Consigne:
Filtrez le matériel ci-dessous en recopiant chaque ligne qui contient la chaîne « temps ». La casse doit être respectée.

──────── Jeu de données

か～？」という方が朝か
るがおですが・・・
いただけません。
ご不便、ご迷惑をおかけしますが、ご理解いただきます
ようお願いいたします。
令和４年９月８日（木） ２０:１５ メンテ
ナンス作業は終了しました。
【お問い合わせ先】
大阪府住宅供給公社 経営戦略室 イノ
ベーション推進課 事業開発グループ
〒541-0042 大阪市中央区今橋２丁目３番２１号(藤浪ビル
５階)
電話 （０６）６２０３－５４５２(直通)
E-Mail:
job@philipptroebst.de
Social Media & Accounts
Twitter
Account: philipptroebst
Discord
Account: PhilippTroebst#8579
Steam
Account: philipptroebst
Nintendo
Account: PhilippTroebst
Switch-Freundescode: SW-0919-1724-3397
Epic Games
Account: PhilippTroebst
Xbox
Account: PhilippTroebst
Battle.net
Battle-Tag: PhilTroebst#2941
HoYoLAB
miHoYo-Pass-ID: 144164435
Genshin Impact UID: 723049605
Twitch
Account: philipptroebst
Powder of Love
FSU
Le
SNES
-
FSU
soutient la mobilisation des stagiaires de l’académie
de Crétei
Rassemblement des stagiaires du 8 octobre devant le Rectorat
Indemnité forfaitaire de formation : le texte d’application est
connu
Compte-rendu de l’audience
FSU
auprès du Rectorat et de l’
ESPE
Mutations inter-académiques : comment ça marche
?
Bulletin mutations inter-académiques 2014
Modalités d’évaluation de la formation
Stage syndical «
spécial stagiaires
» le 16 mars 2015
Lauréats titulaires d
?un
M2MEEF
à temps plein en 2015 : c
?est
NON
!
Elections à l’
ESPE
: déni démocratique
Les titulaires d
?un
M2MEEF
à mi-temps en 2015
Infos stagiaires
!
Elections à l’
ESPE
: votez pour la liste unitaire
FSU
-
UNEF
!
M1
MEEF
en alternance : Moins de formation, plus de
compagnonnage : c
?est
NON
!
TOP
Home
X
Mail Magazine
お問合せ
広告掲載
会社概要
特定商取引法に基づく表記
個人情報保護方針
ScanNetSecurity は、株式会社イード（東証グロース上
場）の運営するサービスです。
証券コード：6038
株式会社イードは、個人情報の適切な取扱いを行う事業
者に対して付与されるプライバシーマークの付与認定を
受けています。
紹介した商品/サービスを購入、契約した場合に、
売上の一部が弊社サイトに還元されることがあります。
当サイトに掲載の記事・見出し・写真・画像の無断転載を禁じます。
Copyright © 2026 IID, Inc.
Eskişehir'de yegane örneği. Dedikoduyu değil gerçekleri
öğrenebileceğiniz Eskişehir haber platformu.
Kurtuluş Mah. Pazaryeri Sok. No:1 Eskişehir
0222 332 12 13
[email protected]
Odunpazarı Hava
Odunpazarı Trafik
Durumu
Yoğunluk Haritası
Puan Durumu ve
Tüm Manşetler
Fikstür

────────────────

Tâche réalisée:
à temps plein en 2015 : c
à mi-temps en 2015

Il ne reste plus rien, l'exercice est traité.